Take Two Tablets and Call Me in the Morning

by David Porcaro

It’s November. That means my mailbox at home is starting to plug up with holiday shopping ads. In addition to Angry Bird pillows and other must-have gift ideas I’ve seen, conspicuous on the front of every store’s ad was some form of tablet computer-from the super simple but durable kids’ versions to the most expensive iPads.

As more and more tablets come on the market, the prices have dropped considerably. With the soon to be released Aakash tablet by the UK-based DataWind, the affordability of tablets for education development projects is now a reality. The Aakash will come out in December in India, and should sell for about $60 (and even cheaper for students). It runs on Android 2.2, and was designed for the rigors of India’s dusty deserts and damp jungles. While it’s not going to win any beauty contests or high end function races, it has everything a student in a dirt-floor classroom needs. And the functionality is much higher than the MP3 players we piloted in Malawi for about the same price:

  • The seven inch resistive touchscreen easily lets learners (even several gathered closely together) read text, view pictures, and watch video.
  • Resistive touch was used instead of capacitive touch to make the device more rugged and able to withstand students’ abuse.
  • The Android platform allows for customizable learning experiences. For instance, an app could be developed that would guide learners seamlessly between viewing videos, reading text, and taking pictures.
  • While there is no video built into the Aakash, Datawind has said a camera can be added for about $5 per unit.
  • Removable memory means getting content updates easily, and storing video (up to 32 GB) would not be a problem.
  • While GPRS and Wi-Fi are not necessary or practical in many settings, they allow for added functionality and data transfer for areas where the infrastructure is good.

> SET OF TASKS:
a. In the article about the Aakash tablet, what operating system does the device run on?
b. Continue the article about the Aakash tablet from the point where it stops.

Dataset excerpts:
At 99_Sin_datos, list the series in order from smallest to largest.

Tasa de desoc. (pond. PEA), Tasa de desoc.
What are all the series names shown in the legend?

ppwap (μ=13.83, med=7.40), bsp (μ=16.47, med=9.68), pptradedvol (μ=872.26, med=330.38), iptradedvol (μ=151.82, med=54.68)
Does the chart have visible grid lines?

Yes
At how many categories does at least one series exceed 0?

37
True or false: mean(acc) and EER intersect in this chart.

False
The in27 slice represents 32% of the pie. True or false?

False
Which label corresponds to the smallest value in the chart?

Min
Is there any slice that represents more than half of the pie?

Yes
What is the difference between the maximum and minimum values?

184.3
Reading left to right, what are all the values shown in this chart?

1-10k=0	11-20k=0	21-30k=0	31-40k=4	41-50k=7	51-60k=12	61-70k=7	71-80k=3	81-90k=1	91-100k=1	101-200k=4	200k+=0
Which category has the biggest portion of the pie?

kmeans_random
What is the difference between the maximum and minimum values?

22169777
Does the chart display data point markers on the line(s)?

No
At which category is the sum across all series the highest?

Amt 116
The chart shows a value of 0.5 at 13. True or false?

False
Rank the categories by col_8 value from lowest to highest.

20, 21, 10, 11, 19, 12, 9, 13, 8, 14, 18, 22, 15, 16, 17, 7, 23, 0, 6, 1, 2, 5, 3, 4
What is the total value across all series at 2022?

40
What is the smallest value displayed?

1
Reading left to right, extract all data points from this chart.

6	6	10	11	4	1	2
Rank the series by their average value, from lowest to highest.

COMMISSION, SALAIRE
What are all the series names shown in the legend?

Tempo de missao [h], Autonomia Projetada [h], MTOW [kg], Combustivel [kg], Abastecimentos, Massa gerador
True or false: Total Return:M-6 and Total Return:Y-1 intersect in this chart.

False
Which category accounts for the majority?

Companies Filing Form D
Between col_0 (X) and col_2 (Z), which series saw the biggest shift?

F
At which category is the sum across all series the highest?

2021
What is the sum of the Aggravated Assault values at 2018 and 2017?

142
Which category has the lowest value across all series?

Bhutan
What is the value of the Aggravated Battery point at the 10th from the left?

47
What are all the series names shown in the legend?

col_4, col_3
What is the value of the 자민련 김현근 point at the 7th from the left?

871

> RESULTS FOR THE EXERCISE:
a. Android 2.2

b.
Other tablets built for children show a lot of promise too. The Fable by US-based Isabella Products, is due to be released in April and has a 7 inch full-touch LCD with rugged shell and a welcome 8-10 hour battery (especially needed when charging stations are few and far between). This compares with Aakash’s 2-3 hours of battery life.  While the Fable is designed for high-end markets (with WiFi or 3G), it could be adapted for use in low-resource settings.

But before I get accused of throwing another tech gadget at educational development, let me explore briefly what these tablets make possible.

  • Seward piloted the use of small MP3-players in Malawi as support for an Open and Distance Learning program for newly-inducted teachers. The devices allowed learners to watch teachers model appropriate methods, read various texts on those methods, and then film themselves trying out those methods. The option for preloading devices in other contexts with content for agricultural, vocational, or health education is very high. Content can be updated easily by swapping out memory cards (which can even be mailed easily to areas with no connectivity).
  • Preloading tablets with textbooks or other reading materials could be very welcome in areas where students’ access to reading materials is desperately low. Worldreader has had a lot of success getting e-readers into the hands of more-or-less book-free students in Ghana, where they can’t seem to get enough of the digital books available to them. A tablet could add a lot of value to some of these e-reader programs, and often with a reduction in cost.
  • ACDI/VOCA recently used response clickers to evaluate the effectiveness of cascaded training in Rwanda. A tablet with blue-tooth or other short distance transmission capacity could easily replicate their innovative use of user response systems. In this way an evaluator can gauge participant’s anonymous responses, help shape focus group discussions, and allow evaluators to redirect feedback instantly to the participants.
  • CyberSmart Africa has had a lot of success setting up a low-cost interactive whiteboard using a projector, Wii remote, and a white vinyl sheet stretched across a PVC pipe frame. Tablets can easily be linked to projectors in classrooms, recreating a similar effect. One tablet centrally placed in a classroom could be projected for all to see, and students and teachers could interact easily on the tablet.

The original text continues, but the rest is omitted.